La question interdite — une œuvre universelle

Un des vecteurs les plus porteurs dans les médias est le storytelling. Relater des faits, c’est bien, vous les faire vivre, c'est mieux...

Écrit et publié par Valérie Gans en 2023, voici un texte riche, dense et percutant. Il est tellement criant de vérité qu’il s’est vu censuré. Ce fut l’occasion inespérée pour l’auteur de rebondir et de fonder Une autre voix, une maison d’édition qui ose s’affranchir des dogmes, appeler un chat, un chat et qui recentre l’église dans le village. J’aime les langues franches et déliées, celles qui portent les voix. J’adore.

Ce propos est incroyable ! Il l’est tellement qu’il devient impossible de ne pas y croire !

Ne vous a-t-on pas appris qu’il fallait se méfier du sensationnel ? N’avez-vous pas intégré qu’il ne fallait pas croire ce que l’on qualifiait d’incroyable ? C’est l’essence même du mot incroyable.
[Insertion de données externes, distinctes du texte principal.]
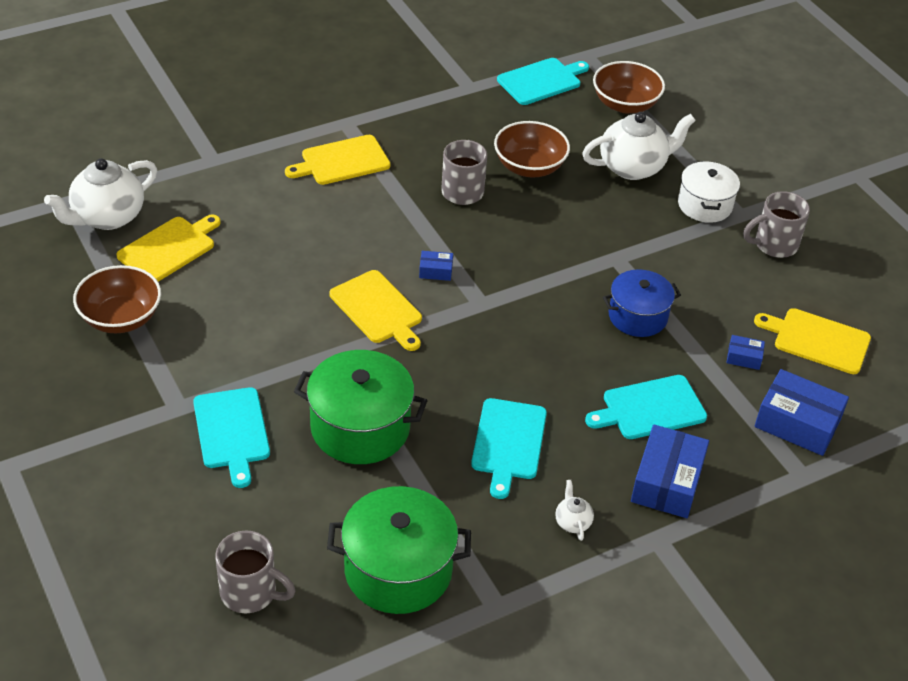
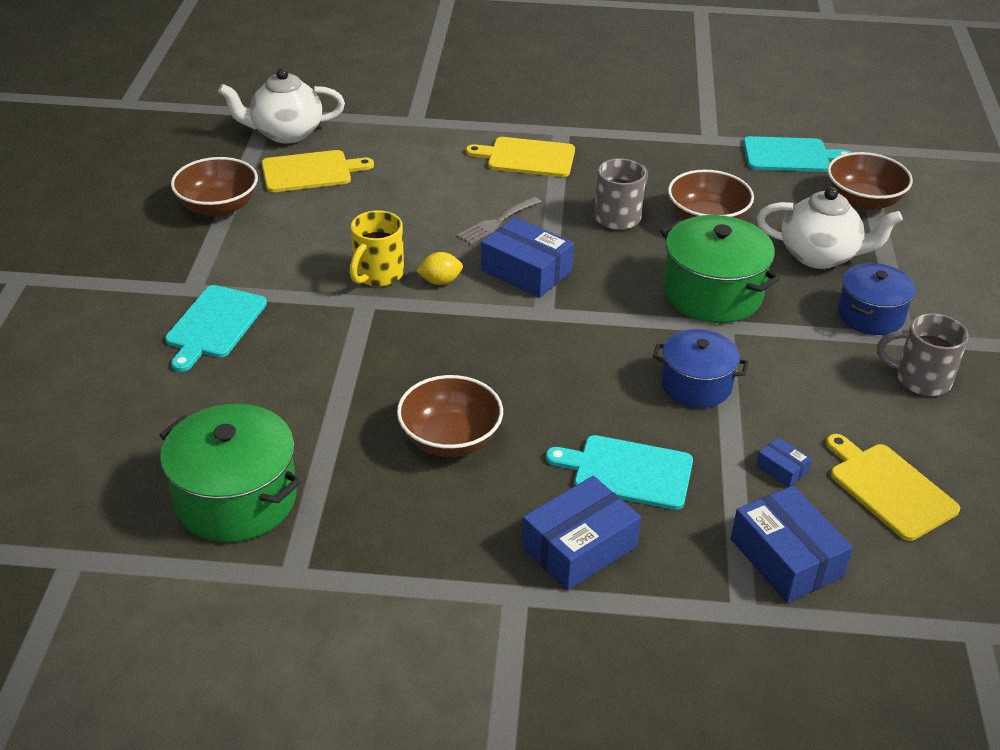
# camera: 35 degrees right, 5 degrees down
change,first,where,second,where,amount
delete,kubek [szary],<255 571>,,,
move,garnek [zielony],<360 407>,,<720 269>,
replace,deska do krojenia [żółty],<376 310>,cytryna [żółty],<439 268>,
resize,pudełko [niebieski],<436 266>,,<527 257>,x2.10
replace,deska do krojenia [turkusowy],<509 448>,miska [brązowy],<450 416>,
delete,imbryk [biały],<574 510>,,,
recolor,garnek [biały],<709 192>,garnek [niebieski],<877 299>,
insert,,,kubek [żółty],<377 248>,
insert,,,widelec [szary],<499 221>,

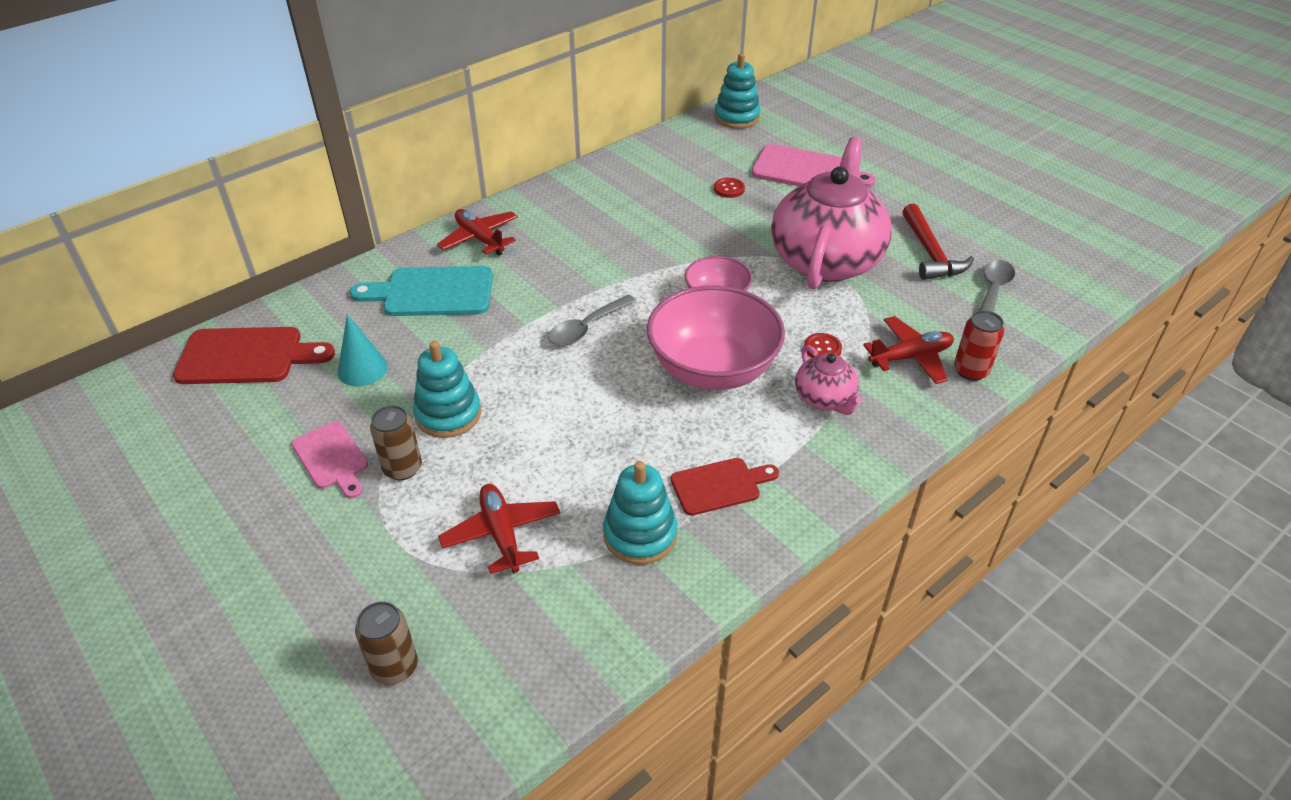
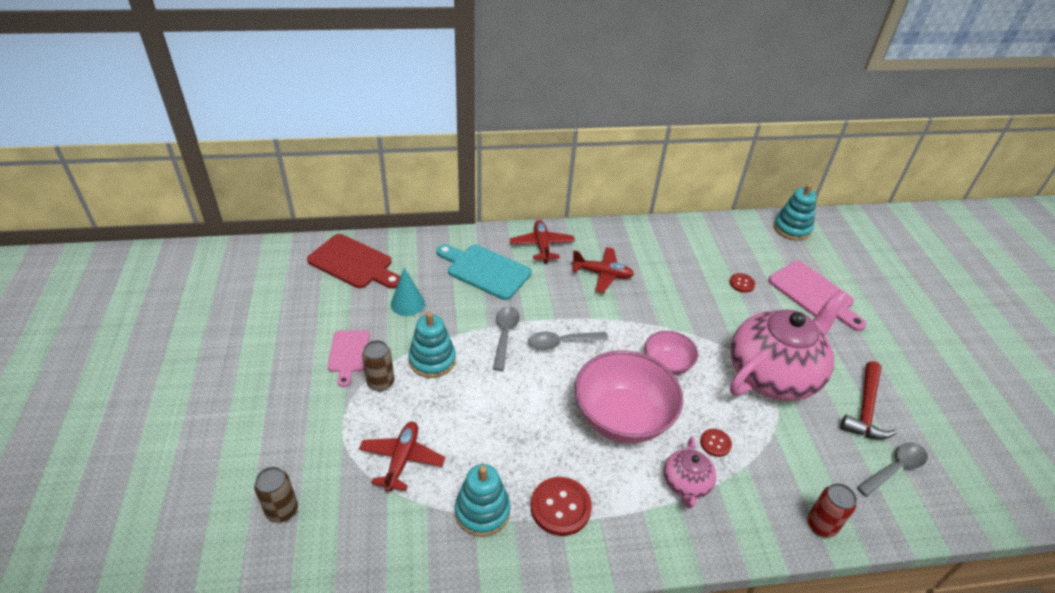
# camera: 30 degrees right, 0 degrees up
change,first,where,second,where,amount
replace,deska do krojenia [czerwony],<725 487>,guzik [czerwony],<561 506>,
move,samolot [czerwony],<908 350>,,<603 270>,
insert,,,łyżka [szary],<506 338>,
Il signifie qu’il ne faut pas y croire, c’est simple et basique. N’avez-vous pas noté que la réalité est toujours plus plate et lisse que ce qu’on imagine ? D’ailleurs, on s’y ennuie tellement qu’il devient vital de la recomposer. La vérité est tellement insipide qu’il est important d’user en exhausteur de gout.

Un des vecteurs les plus porteurs dans les médias est le storytelling. Relater des faits, c’est bien, vous les faire vivre comme si vous y étiez, c’est mieux. Rien de plus rentable que de vous raconter une histoire bien ficelée pour vous captiver. Il est important de vous tenir en haleine avec du croustillant, du palpitant, de l’inattendu, de l’incroyable. Le sensationnel a toujours eu la cote. Revendiquer la normalité, la banalité vous met au trou et il n’est pas nécessaire d’être journaliste.

Chacun de nous pourra le vérifier avec son entourage. Vous pouvez vous égosiller avec votre sincérité, tout le monde s’en moque. Les gens veulent du lourd, du dramatique, quelque chose qui les inspire pour qu’ils puissent le raconter en y ajoutant de nombreux détails plus grotesques encore. Plus c’est absurde et plus ça fonctionne. Vous lancez une info et la voisine l’a déjà colportée en réalité augmentée. Vous venez de vous confier d’un retard de règle et vous voilà enceinte de triplés de pères différents.

Vous considérez que j’exagère ? Absolument pas ! Ce que vous prenez comme argent comptant dépasse largement les limites. Les IA aidant, les pires fakenews ont aujourd’hui valeur de credo. Vous vous souvenez des Grecs et de leur terre plate ? Voilà. On y est.

D’ailleurs, j’ai un scoop, Donald Trump n’existe pas, il l’a annoncé hier en grande pompe.

La question est juste ! Elle l’est tellement qu’elle dérange au point de se voir museler !

La question interdite de Valérie Gans pourrait paraitre très caricaturale, j’ai presque envie de dire trop. Mais non, l’ouvrage est très simplement juste. Le penser trop serait me mentir, moi qui affectionne les textes tranchés, les reliefs et les contrastes qui révèlent l’idée.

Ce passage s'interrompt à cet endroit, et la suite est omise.